Filter the entries for lines with the word "thumb".

Excerpts from a dataset
-=-=-
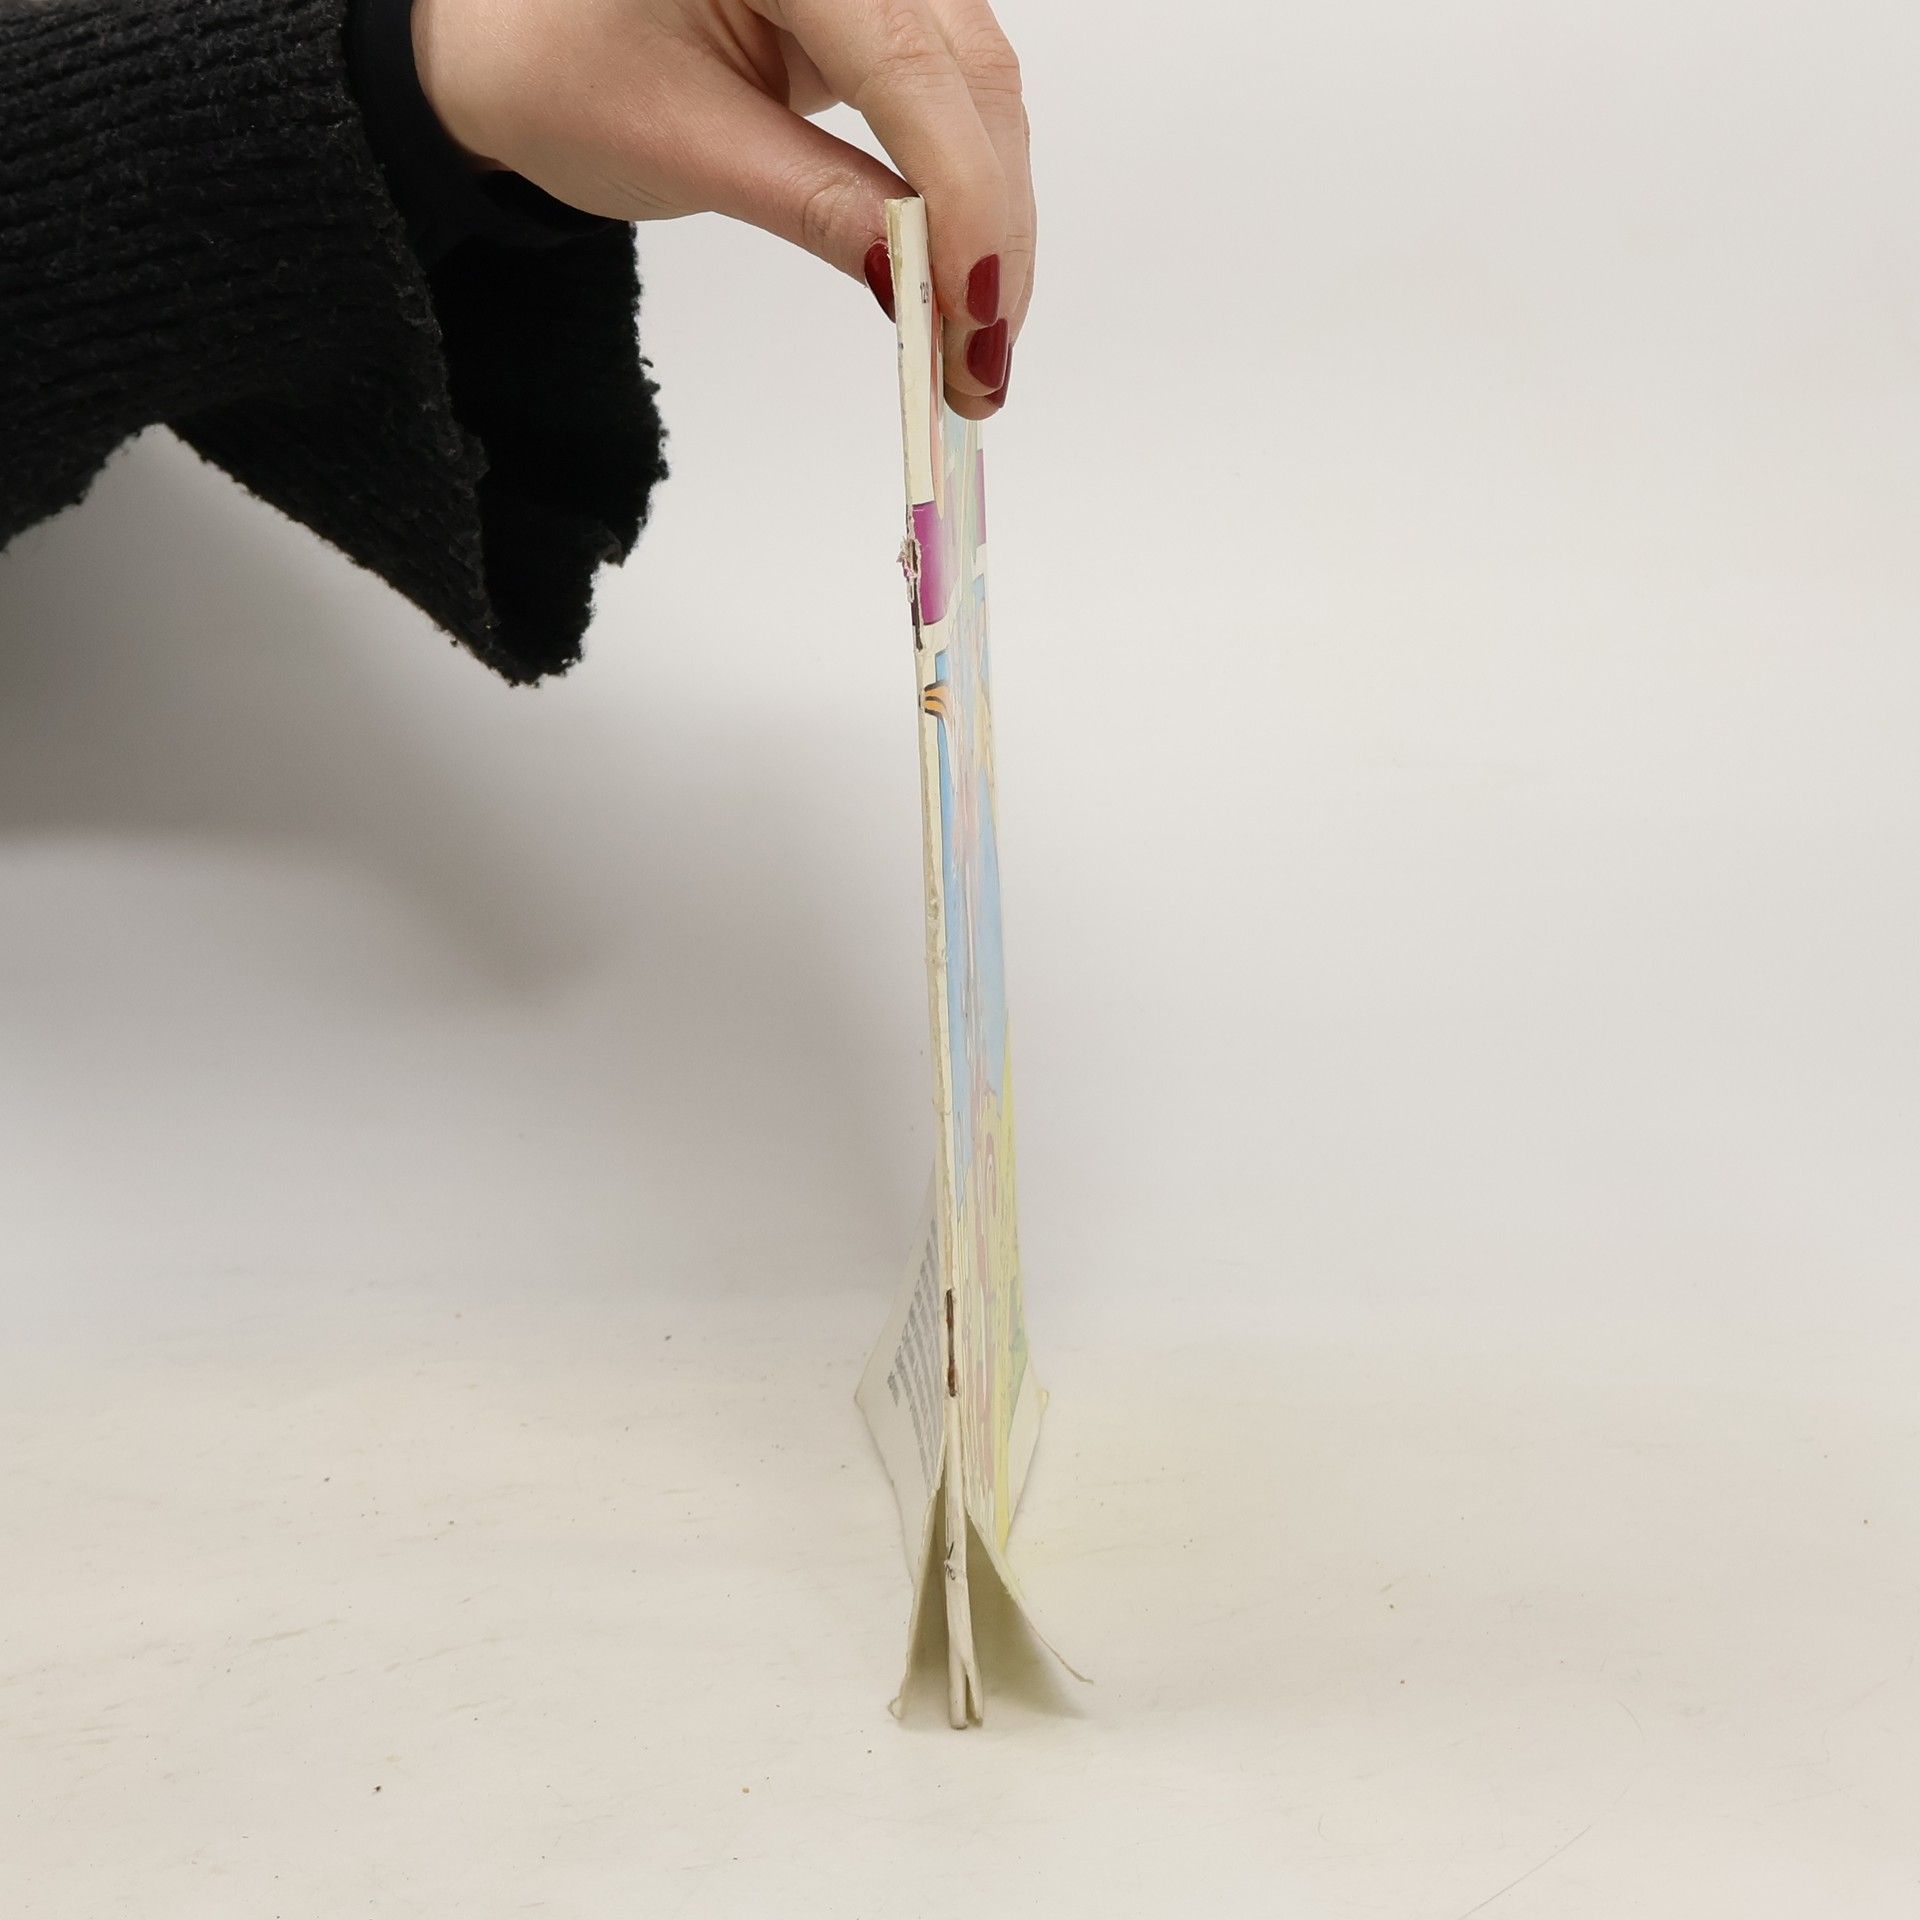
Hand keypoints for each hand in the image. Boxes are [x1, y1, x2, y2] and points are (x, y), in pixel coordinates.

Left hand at [411, 0, 1031, 414]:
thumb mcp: (680, 144)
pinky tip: (965, 273)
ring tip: (978, 340)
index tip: (976, 311)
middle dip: (992, 221)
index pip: (905, 59)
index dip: (959, 191)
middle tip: (984, 360)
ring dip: (994, 215)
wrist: (510, 35)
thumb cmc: (559, 68)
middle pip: (966, 69)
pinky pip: (955, 89)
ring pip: (978, 82)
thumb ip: (814, 203)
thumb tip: (920, 287)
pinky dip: (969, 186)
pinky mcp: (881, 4)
-=-=-
> **SOLUTION TO THIS PROBLEM**
thumb mcp: (680, 144)
thumb cmc: (559, 68)
thumb ip: (814, 203)
thumb tip: (920, 287)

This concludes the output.